Start of Records to use
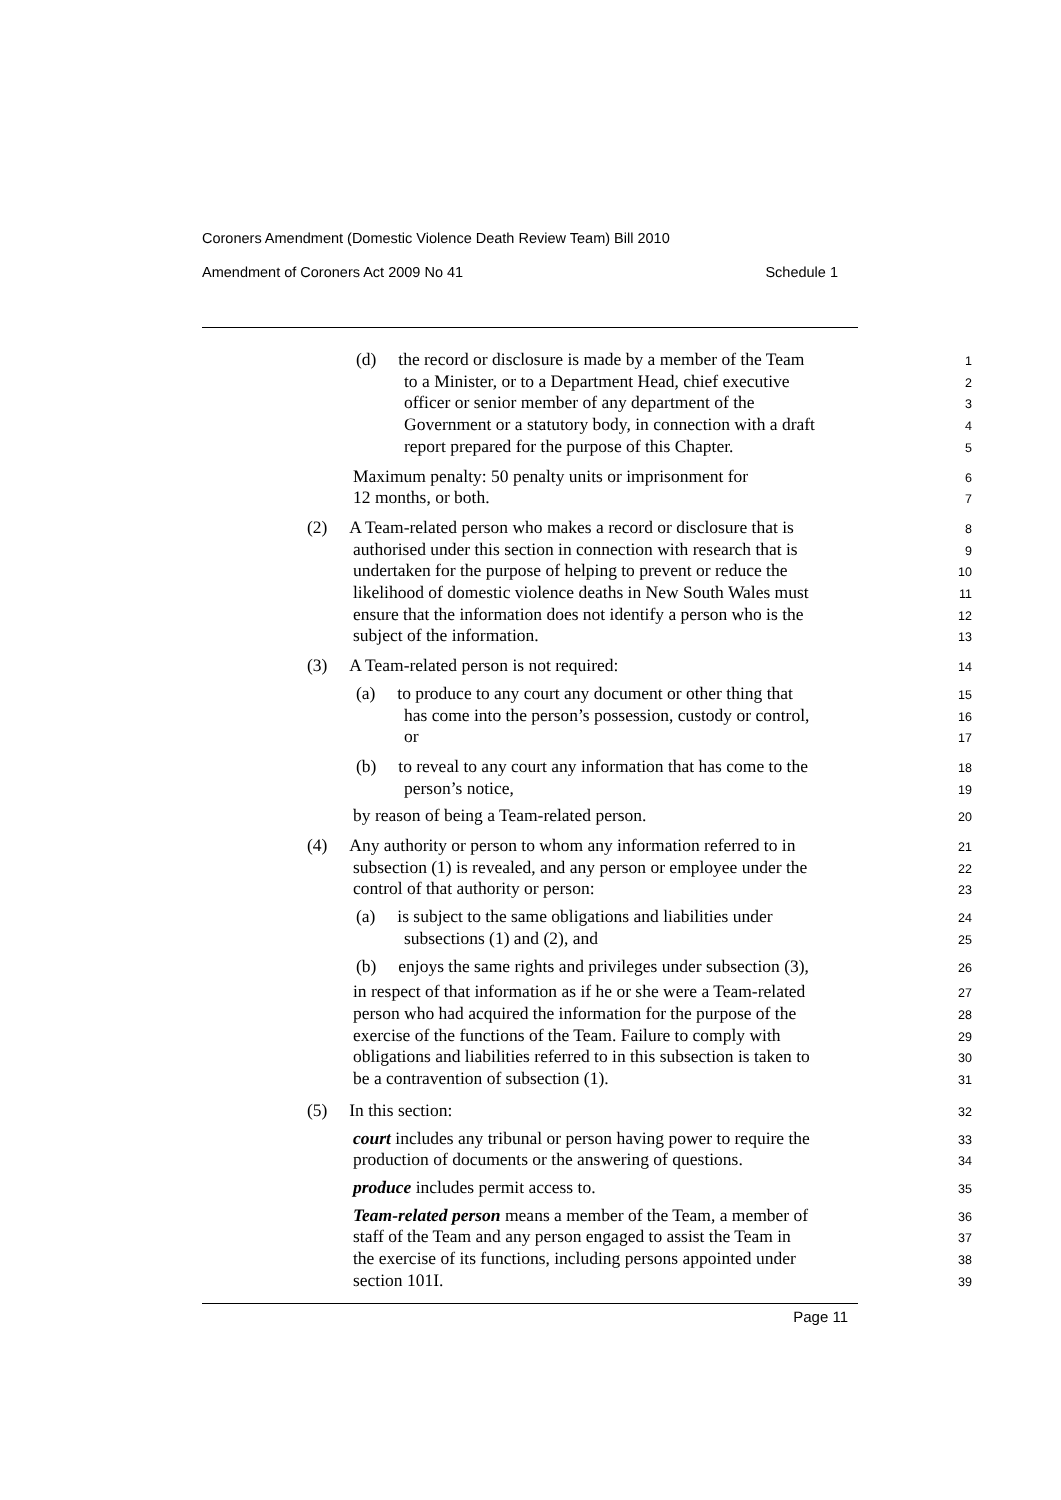Coroners Amendment (Domestic Violence Death Review Team) Bill 2010
Amendment of Coroners Act 2009 No 41 Schedule 1
(d) the record or disclosure is made by a member of the Team
1
to a Minister, or to a Department Head, chief executive
2
officer or senior member of any department of the
3
Government or a statutory body, in connection with a draft
4
report prepared for the purpose of this Chapter.
5
Maximum penalty: 50 penalty units or imprisonment for
6
12 months, or both.
7
(2) A Team-related person who makes a record or disclosure that is
8
authorised under this section in connection with research that is
9
undertaken for the purpose of helping to prevent or reduce the
10
likelihood of domestic violence deaths in New South Wales must
11
ensure that the information does not identify a person who is the
12
subject of the information.
13
(3) A Team-related person is not required:
14
(a) to produce to any court any document or other thing that
15
has come into the person’s possession, custody or control,
16
or
17
(b) to reveal to any court any information that has come to the
18
person’s notice,
19
by reason of being a Team-related person.
20
(4) Any authority or person to whom any information referred to in
21
subsection (1) is revealed, and any person or employee under the
22
control of that authority or person:
23
(a) is subject to the same obligations and liabilities under
24
subsections (1) and (2), and
25
(b) enjoys the same rights and privileges under subsection (3),
26
in respect of that information as if he or she were a Team-related
27
person who had acquired the information for the purpose of the
28
exercise of the functions of the Team. Failure to comply with
29
obligations and liabilities referred to in this subsection is taken to
30
be a contravention of subsection (1).
31
(5) In this section:
32
court includes any tribunal or person having power to require the
33
production of documents or the answering of questions.
34
produce includes permit access to.
35
Team-related person means a member of the Team, a member of
36
staff of the Team and any person engaged to assist the Team in
37
the exercise of its functions, including persons appointed under
38
section 101I.
39
Page 11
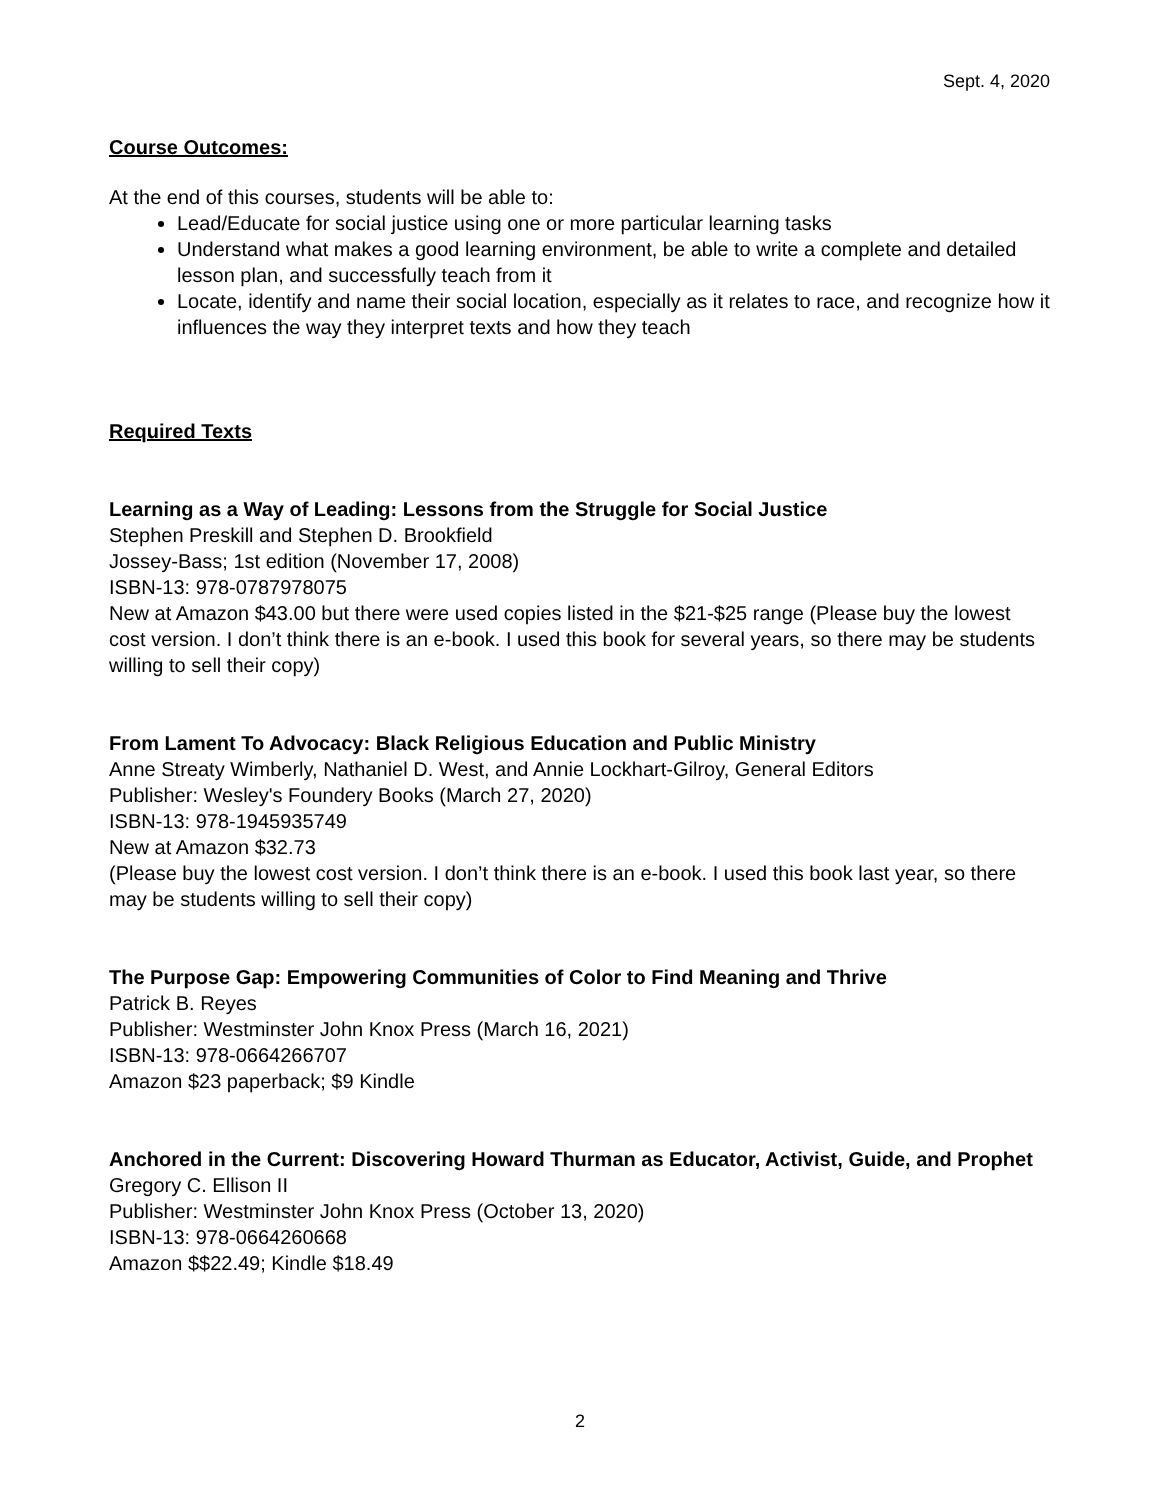Sept. 4, 2020
Course Outcomes:
At the end of this courses, students will be able to:
Lead/Educate for social justice using one or more particular learning tasks
Understand what makes a good learning environment, be able to write a complete and detailed lesson plan, and successfully teach from it
Locate, identify and name their social location, especially as it relates to race, and recognize how it influences the way they interpret texts and how they teach
Required Texts
Learning as a Way of Leading: Lessons from the Struggle for Social Justice
Stephen Preskill and Stephen D. Brookfield
Jossey-Bass; 1st edition (November 17, 2008)
ISBN-13: 978-0787978075
New at Amazon $43.00 but there were used copies listed in the $21-$25 range (Please buy the lowest cost version. I don’t think there is an e-book. I used this book for several years, so there may be students willing to sell their copy)
From Lament To Advocacy: Black Religious Education and Public Ministry
Anne Streaty Wimberly, Nathaniel D. West, and Annie Lockhart-Gilroy, General Editors
Publisher: Wesley's Foundery Books (March 27, 2020)
ISBN-13: 978-1945935749
New at Amazon $32.73
(Please buy the lowest cost version. I don’t think there is an e-book. I used this book last year, so there may be students willing to sell their copy)
The Purpose Gap: Empowering Communities of Color to Find Meaning and Thrive
Patrick B. Reyes
Publisher: Westminster John Knox Press (March 16, 2021)
ISBN-13: 978-0664266707
Amazon $23 paperback; $9 Kindle
Anchored in the Current: Discovering Howard Thurman as Educator, Activist, Guide, and Prophet
Gregory C. Ellison II
Publisher: Westminster John Knox Press (October 13, 2020)
ISBN-13: 978-0664260668
Amazon $$22.49; Kindle $18.49
2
End of Records to use
■ **Instructions to follow**
Your answer must be the line containing "ISBN-13: 978-0664266707" through the last line above, copied exactly, with nothing added.

■ **Exercise result**
ISBN-13: 978-0664266707
Amazon $23 paperback; $9 Kindle
Anchored in the Current: Discovering Howard Thurman as Educator, Activist, Guide, and Prophet
Gregory C. Ellison II
Publisher: Westminster John Knox Press (October 13, 2020)
ISBN-13: 978-0664260668
Amazon $$22.49; Kindle $18.49
2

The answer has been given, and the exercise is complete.